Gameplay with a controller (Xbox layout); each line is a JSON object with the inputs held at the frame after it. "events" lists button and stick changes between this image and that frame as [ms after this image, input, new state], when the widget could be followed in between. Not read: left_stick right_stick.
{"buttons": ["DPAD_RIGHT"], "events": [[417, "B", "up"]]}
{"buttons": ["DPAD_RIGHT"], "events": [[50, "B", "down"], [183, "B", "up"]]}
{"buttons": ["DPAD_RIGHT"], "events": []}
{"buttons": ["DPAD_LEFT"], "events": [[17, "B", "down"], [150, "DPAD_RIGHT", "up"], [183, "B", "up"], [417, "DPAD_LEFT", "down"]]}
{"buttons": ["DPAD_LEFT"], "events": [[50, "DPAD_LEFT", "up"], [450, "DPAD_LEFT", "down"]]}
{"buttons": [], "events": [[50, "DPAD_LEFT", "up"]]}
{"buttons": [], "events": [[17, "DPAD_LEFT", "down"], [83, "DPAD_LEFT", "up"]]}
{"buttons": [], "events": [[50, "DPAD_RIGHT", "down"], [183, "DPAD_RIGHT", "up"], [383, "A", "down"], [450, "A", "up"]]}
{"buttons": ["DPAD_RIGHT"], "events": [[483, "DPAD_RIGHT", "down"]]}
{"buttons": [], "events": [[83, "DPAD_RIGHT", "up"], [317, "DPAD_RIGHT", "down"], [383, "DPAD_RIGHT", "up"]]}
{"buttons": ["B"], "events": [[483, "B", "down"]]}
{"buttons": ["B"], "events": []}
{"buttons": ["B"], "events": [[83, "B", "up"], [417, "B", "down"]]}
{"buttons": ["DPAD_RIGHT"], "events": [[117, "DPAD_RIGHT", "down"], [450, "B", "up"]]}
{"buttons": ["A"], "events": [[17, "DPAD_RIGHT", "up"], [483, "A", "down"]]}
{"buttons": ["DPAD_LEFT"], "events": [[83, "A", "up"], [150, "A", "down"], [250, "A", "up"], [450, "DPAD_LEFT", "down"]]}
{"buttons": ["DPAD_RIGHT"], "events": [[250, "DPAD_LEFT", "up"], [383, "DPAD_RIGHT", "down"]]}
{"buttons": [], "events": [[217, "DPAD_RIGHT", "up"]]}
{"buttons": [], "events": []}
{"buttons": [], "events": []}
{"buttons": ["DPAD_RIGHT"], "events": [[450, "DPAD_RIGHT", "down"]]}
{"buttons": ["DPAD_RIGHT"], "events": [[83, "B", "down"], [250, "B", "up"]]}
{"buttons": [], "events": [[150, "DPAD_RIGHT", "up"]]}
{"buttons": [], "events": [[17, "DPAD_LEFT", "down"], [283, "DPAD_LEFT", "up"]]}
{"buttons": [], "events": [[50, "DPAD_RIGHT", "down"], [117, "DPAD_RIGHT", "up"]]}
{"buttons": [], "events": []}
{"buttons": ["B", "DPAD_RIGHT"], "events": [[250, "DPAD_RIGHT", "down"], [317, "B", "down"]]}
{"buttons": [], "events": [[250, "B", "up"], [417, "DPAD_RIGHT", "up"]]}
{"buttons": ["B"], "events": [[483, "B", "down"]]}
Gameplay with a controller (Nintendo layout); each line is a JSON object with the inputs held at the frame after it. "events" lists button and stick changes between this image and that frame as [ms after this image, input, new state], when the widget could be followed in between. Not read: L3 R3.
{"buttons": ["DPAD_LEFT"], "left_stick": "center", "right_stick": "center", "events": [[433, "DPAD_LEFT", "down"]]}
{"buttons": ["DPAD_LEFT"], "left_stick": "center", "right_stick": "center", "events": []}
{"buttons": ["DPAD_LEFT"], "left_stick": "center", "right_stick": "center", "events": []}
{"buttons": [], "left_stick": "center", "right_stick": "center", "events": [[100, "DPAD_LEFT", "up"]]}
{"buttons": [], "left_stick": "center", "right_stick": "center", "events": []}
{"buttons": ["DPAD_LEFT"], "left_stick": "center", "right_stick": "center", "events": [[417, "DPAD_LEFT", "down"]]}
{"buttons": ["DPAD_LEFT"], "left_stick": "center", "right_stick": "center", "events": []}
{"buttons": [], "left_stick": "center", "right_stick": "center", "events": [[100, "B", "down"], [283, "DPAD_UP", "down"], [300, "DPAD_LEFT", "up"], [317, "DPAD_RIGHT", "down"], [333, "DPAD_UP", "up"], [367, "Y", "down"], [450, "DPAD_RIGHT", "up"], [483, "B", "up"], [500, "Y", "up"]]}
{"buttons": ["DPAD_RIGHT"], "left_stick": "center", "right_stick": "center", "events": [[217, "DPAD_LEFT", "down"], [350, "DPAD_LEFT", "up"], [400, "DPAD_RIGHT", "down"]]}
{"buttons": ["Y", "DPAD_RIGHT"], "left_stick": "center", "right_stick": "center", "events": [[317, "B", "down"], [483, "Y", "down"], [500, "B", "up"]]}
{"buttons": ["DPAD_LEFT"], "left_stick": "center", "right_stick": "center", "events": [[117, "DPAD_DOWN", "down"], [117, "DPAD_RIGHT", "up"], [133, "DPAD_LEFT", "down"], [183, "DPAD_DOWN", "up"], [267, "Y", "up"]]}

____________________

Give again each line of the listing above, keeping every word the same.

_OUTPUT_
Gameplay with a controller (Xbox layout); each line is a JSON object with the inputs held at the frame after it. "events" lists button and stick changes between this image and that frame as [ms after this image, input, new state], when the widget could be followed in between. Not read: left_stick right_stick.
{"buttons": ["DPAD_RIGHT"], "events": [[417, "B", "up"]]}
{"buttons": ["DPAD_RIGHT"], "events": [[50, "B", "down"], [183, "B", "up"]]}
{"buttons": ["DPAD_RIGHT"], "events": []}
{"buttons": ["DPAD_LEFT"], "events": [[17, "B", "down"], [150, "DPAD_RIGHT", "up"], [183, "B", "up"], [417, "DPAD_LEFT", "down"]]}
{"buttons": ["DPAD_LEFT"], "events": [[50, "DPAD_LEFT", "up"], [450, "DPAD_LEFT", "down"]]}
{"buttons": [], "events": [[50, "DPAD_LEFT", "up"]]}
{"buttons": [], "events": [[17, "DPAD_LEFT", "down"], [83, "DPAD_LEFT", "up"]]}
{"buttons": [], "events": [[50, "DPAD_RIGHT", "down"], [183, "DPAD_RIGHT", "up"], [383, "A", "down"], [450, "A", "up"]]}
{"buttons": ["DPAD_RIGHT"], "events": [[483, "DPAD_RIGHT", "down"]]}
{"buttons": [], "events": [[83, "DPAD_RIGHT", "up"], [317, "DPAD_RIGHT", "down"], [383, "DPAD_RIGHT", "up"]]}
{"buttons": ["B"], "events": [[483, "B", "down"]]}
{"buttons": ["B"], "events": []}
{"buttons": ["B"], "events": [[83, "B", "up"], [417, "B", "down"]]}
{"buttons": ["DPAD_RIGHT"], "events": [[117, "DPAD_RIGHT", "down"], [450, "B", "up"]]}
{"buttons": ["A"], "events": [[17, "DPAD_RIGHT", "up"], [483, "A", "down"]]}
{"buttons": ["DPAD_LEFT"], "events": [[83, "A", "up"], [150, "A", "down"], [250, "A", "up"], [450, "DPAD_LEFT", "down"]]}
{"buttons": ["DPAD_RIGHT"], "events": [[250, "DPAD_LEFT", "up"], [383, "DPAD_RIGHT", "down"]]}
{"buttons": [], "events": [[217, "DPAD_RIGHT", "up"]]}
{"buttons": [], "events": []}
{"buttons": [], "events": []}
{"buttons": ["DPAD_RIGHT"], "events": [[450, "DPAD_RIGHT", "down"]]}
{"buttons": ["DPAD_RIGHT"], "events": [[83, "B", "down"], [250, "B", "up"]]}
{"buttons": [], "events": [[150, "DPAD_RIGHT", "up"]]}
{"buttons": [], "events": [[17, "DPAD_LEFT", "down"], [283, "DPAD_LEFT", "up"]]}
{"buttons": [], "events": [[50, "DPAD_RIGHT", "down"], [117, "DPAD_RIGHT", "up"]]}
{"buttons": [], "events": []}
{"buttons": ["B", "DPAD_RIGHT"], "events": [[250, "DPAD_RIGHT", "down"], [317, "B", "down"]]}
{"buttons": [], "events": [[250, "B", "up"], [417, "DPAD_RIGHT", "up"]]}
{"buttons": ["B"], "events": [[483, "B", "down"]]}
Gameplay with a controller (Nintendo layout); each line is a JSON object with the inputs held at the frame after it. "events" lists button and stick changes between this image and that frame as [ms after this image, input, new state], when the widget could be followed in between. Not read: L3 R3.
{"buttons": ["DPAD_LEFT"], "left_stick": "center", "right_stick": "center", "events": [[433, "DPAD_LEFT", "down"]]}
{"buttons": ["DPAD_LEFT"], "left_stick": "center", "right_stick": "center", "events": []}
{"buttons": ["DPAD_LEFT"], "left_stick": "center", "right_stick": "center", "events": []}
{"buttons": [], "left_stick": "center", "right_stick": "center", "events": [[100, "DPAD_LEFT", "up"]]}
{"buttons": [], "left_stick": "center", "right_stick": "center", "events": []}
{"buttons": ["DPAD_LEFT"], "left_stick": "center", "right_stick": "center", "events": [[417, "DPAD_LEFT", "down"]]}
{"buttons": ["DPAD_LEFT"], "left_stick": "center", "right_stick": "center", "events": []}
{"buttons": [], "left_stick": "center", "right_stick": "center", "events": [[100, "B", "down"], [283, "DPAD_UP", "down"], [300, "DPAD_LEFT", "up"], [317, "DPAD_RIGHT", "down"], [333, "DPAD_UP", "up"], [367, "Y", "down"], [450, "DPAD_RIGHT", "up"], [483, "B", "up"], [500, "Y", "up"]]}
{"buttons": ["DPAD_RIGHT"], "left_stick": "center", "right_stick": "center", "events": [[217, "DPAD_LEFT", "down"], [350, "DPAD_LEFT", "up"], [400, "DPAD_RIGHT", "down"]]}
{"buttons": ["Y", "DPAD_RIGHT"], "left_stick": "center", "right_stick": "center", "events": [[317, "B", "down"], [483, "Y", "down"], [500, "B", "up"]]}
{"buttons": ["DPAD_LEFT"], "left_stick": "center", "right_stick": "center", "events": [[117, "DPAD_DOWN", "down"], [117, "DPAD_RIGHT", "up"], [133, "DPAD_LEFT", "down"], [183, "DPAD_DOWN", "up"], [267, "Y", "up"]]}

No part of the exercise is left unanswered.